**Prompt A**
In the spacer text, which elements were detected on the surface of the Comparative Example 1 spacer?

**Source text**
----------
Comparative Example 1

A spacer was prepared by the same method as in Example 1, except that the spacer was not heat-treated after its preparation.

FIGS. 6a to 6d show results of a spacer according to Examples 2 to 4 and Comparative Example 1 respectively, which are analyzed with an X-ray photoelectron spectrometer (XPS).

As in FIGS. 6a to 6d, it is shown that Ag as well as glass components such as Si, K, and O was detected on the surfaces of the heat-treated spacers (i.e., Examples 2 to 4) that were heat-treated under a hydrogen gas atmosphere, while only the elements Si, K, and O were detected on the the surface of the spacer of Comparative Example 1. Ag was not detected on the spacer surface of Comparative Example 1 since the amount of Ag was present at less than 0.1 atom percent (at %), the detection limit of an XPS.

Therefore, it is shown that when a photosensitive glass is heat-treated under a hydrogen gas atmosphere, the Ag is sufficiently distributed on the surface of spacer to improve the conductivity thereof.
----------
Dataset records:

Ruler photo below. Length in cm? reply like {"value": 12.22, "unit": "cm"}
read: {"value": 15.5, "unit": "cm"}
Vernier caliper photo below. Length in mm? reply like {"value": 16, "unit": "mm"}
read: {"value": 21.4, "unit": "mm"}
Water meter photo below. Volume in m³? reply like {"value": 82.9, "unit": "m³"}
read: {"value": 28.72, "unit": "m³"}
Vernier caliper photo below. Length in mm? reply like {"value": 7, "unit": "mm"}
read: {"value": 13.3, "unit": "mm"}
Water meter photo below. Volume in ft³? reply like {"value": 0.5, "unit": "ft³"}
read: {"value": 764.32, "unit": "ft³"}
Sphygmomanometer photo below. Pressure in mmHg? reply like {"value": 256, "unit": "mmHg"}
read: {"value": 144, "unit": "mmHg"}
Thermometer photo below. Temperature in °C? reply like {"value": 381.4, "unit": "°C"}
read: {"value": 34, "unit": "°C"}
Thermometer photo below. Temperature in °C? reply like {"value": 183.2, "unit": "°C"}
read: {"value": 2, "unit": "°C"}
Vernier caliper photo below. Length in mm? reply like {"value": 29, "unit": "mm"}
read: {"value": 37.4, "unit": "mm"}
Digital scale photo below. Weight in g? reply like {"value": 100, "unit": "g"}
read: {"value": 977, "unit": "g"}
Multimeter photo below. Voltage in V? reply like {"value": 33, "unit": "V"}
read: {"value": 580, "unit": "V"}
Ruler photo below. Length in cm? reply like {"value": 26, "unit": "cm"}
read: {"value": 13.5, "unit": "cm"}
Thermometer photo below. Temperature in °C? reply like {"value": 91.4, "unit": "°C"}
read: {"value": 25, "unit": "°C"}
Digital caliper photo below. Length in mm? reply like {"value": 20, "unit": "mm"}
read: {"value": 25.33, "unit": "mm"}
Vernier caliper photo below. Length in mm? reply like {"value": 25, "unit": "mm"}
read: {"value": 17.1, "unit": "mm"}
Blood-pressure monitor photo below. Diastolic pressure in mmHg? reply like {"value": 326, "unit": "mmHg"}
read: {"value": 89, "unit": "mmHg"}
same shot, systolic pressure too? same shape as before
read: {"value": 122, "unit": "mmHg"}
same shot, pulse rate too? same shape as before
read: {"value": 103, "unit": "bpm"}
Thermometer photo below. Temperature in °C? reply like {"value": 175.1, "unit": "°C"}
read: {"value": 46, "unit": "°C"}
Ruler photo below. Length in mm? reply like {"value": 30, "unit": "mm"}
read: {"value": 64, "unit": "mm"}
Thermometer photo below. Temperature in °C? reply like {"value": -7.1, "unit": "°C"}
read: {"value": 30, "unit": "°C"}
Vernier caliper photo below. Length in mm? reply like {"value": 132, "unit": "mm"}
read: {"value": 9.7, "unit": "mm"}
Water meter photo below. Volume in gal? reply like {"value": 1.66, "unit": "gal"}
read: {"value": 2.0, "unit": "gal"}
----------
**Prompt B**
Reproduce the records word for word, beginning with the line that contains "Water meter photo below. Volume in gal?" and continuing through the end of the records.

**Worked solution A**
Only Si, K, and O were detected.

**Worked solution B**
Water meter photo below. Volume in gal? reply like {"value": 1.66, "unit": "gal"}
read: {"value": 2.0, "unit": "gal"}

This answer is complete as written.